== Segment start ==

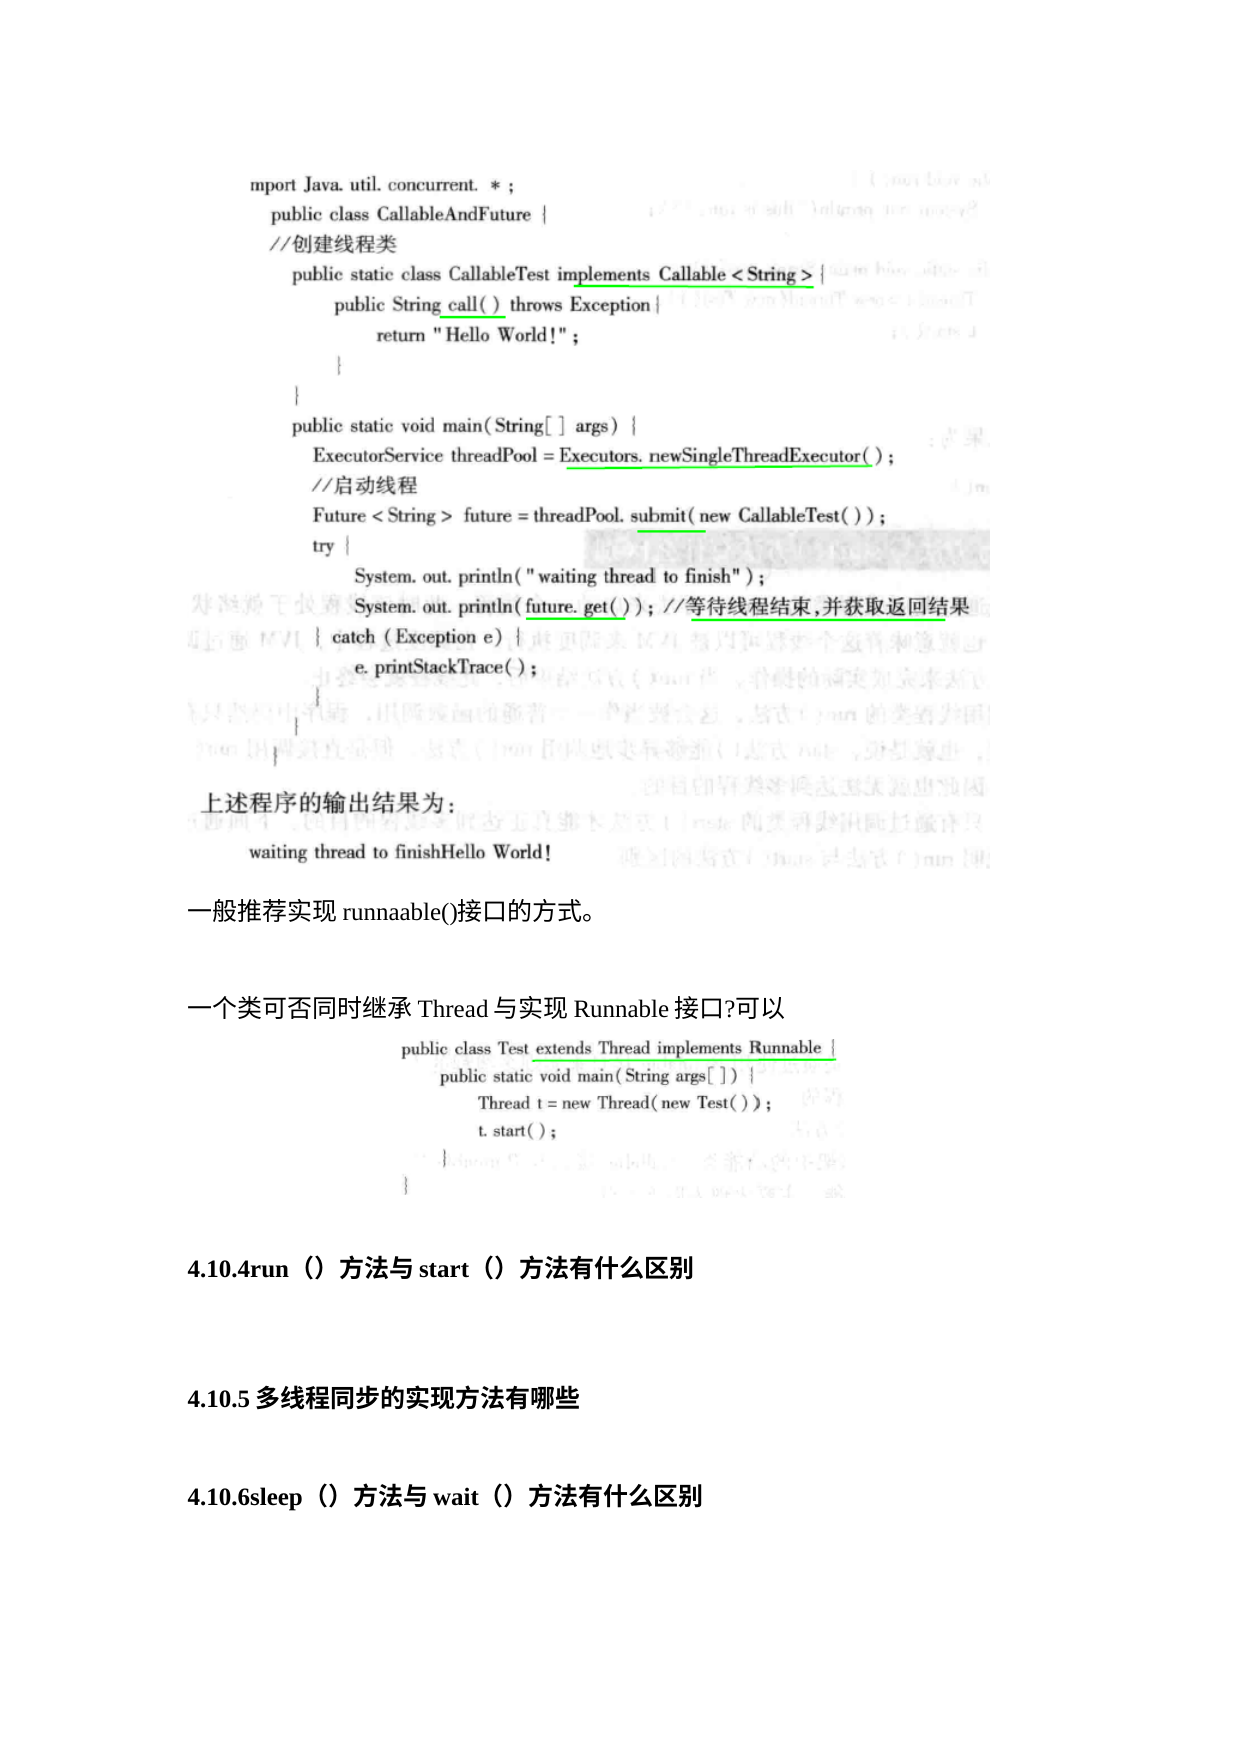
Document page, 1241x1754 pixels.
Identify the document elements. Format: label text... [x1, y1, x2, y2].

text 4.10.6sleep（）方法与wait（）方法有什么区别 [187, 1462, 1053, 1527]
picture [187, 170, 990, 869]
text 一个类可否同时继承Thread与实现Runnable接口?可以 [187, 974, 1053, 1039]
text 4.10.4run（）方法与start（）方法有什么区别 [187, 1234, 1053, 1299]
text 一般推荐实现runnaable()接口的方式。 [187, 877, 1053, 942]
picture [394, 1039, 846, 1198]
text 4.10.5多线程同步的实现方法有哪些 [187, 1364, 1053, 1429]
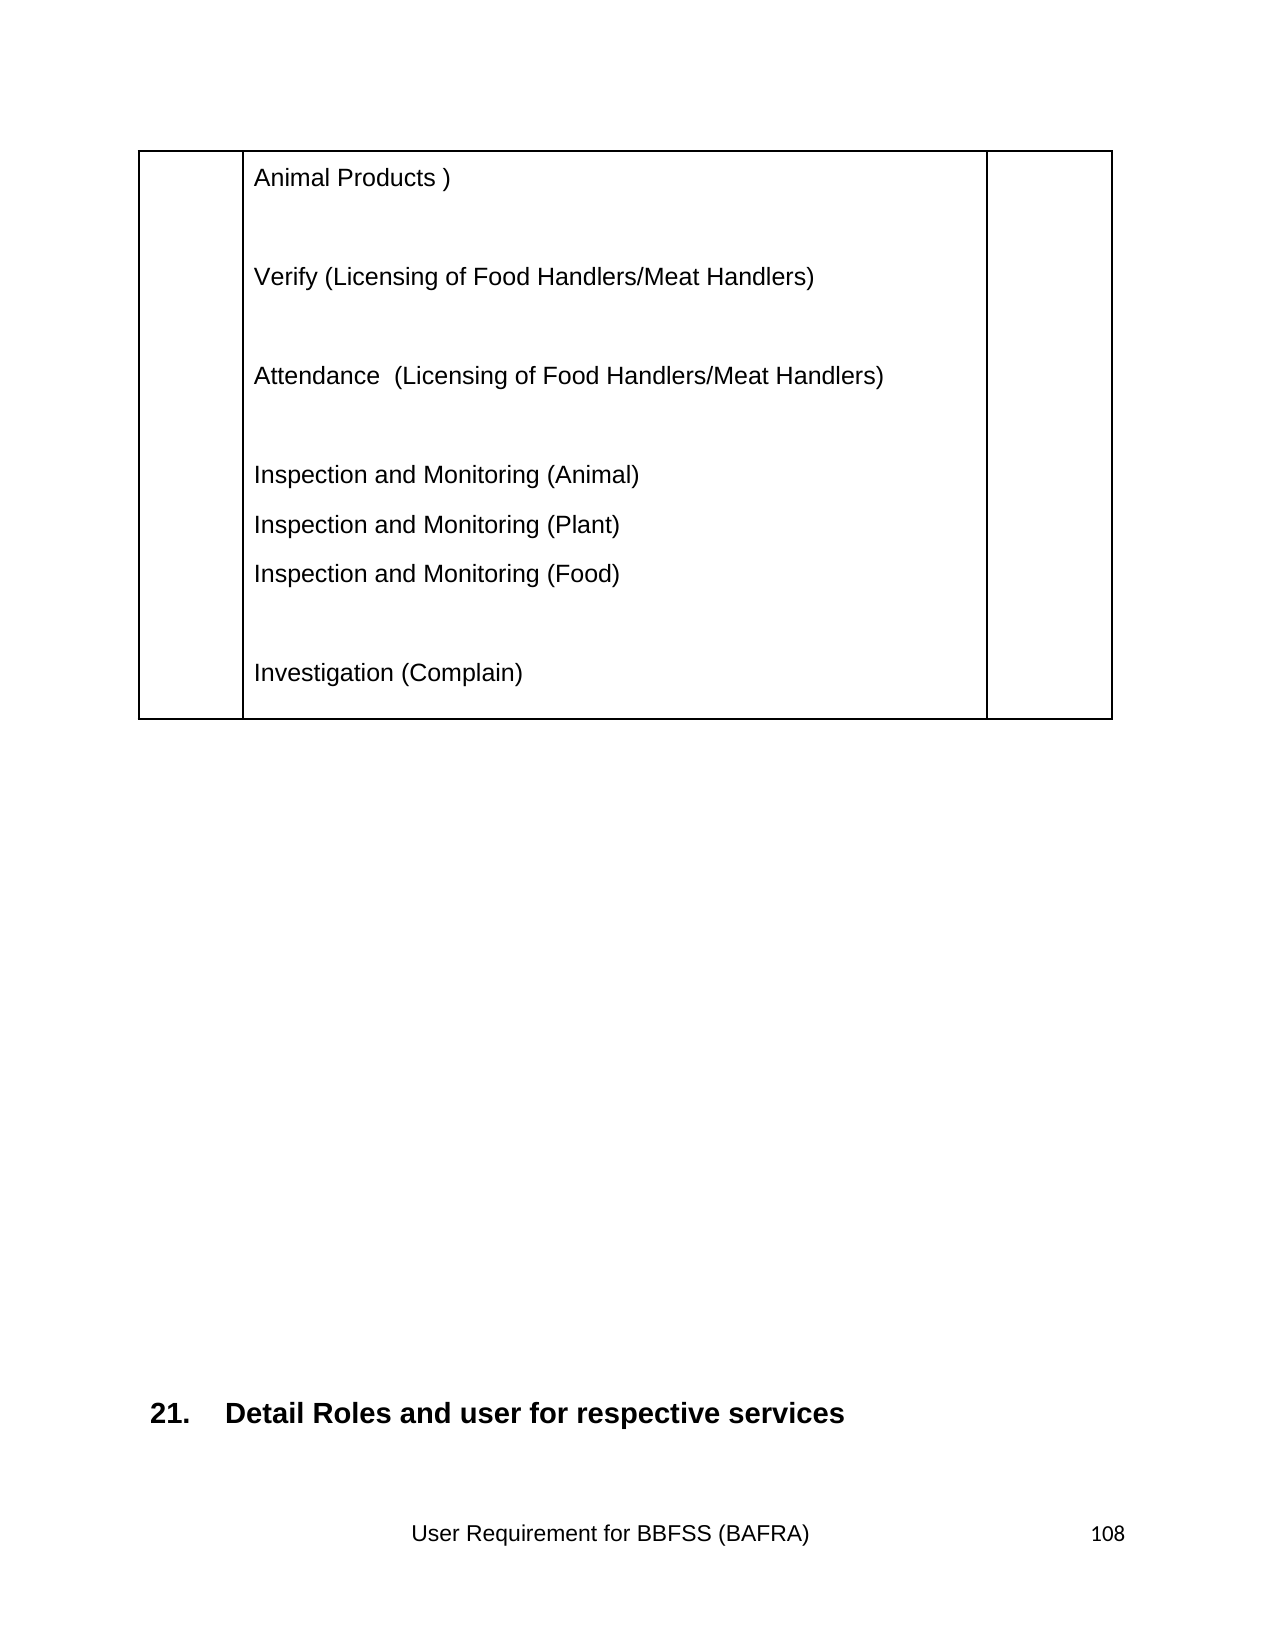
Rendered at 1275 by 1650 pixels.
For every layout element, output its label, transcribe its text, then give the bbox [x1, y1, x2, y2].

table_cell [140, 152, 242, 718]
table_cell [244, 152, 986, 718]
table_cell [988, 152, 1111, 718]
subtitle Detail Roles and user for respective services [150, 1396, 1125, 1429]
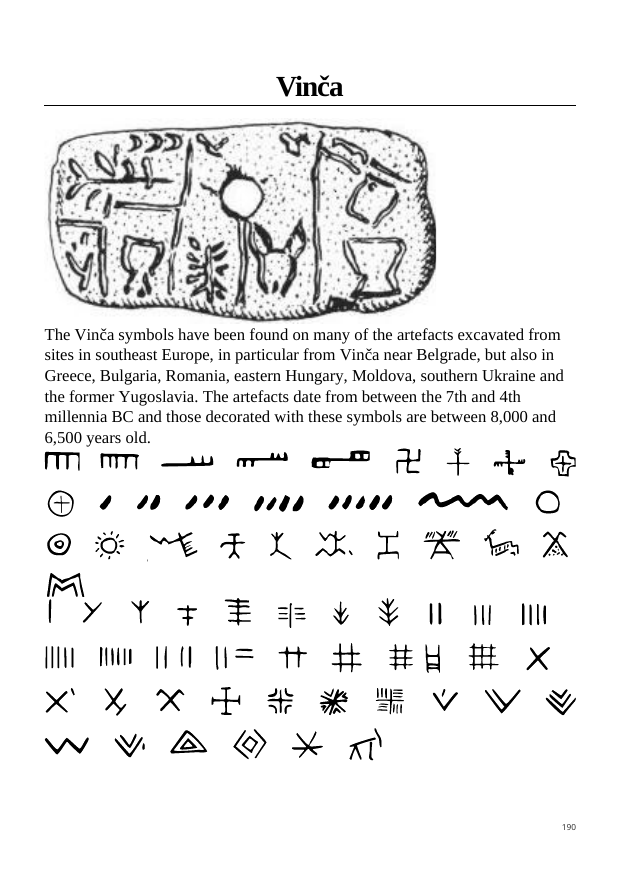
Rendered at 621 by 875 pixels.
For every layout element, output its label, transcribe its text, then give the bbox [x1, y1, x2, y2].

== Segment end ==

● **Written task**
What you set down should be exactly the lines from the line containing "table_cell [140, 152, 242, 718]" to the last line of the entries above, both included, with no pictures.

● **Completed task**
table_cell [140, 152, 242, 718]
table_cell [244, 152, 986, 718]
table_cell [988, 152, 1111, 718]
subtitle Detail Roles and user for respective services [150, 1396, 1125, 1429]
Rendered at 621 by 875 pixels.
For every layout element, output its label, transcribe its text, then give the bbox [x1, y1, x2, y2].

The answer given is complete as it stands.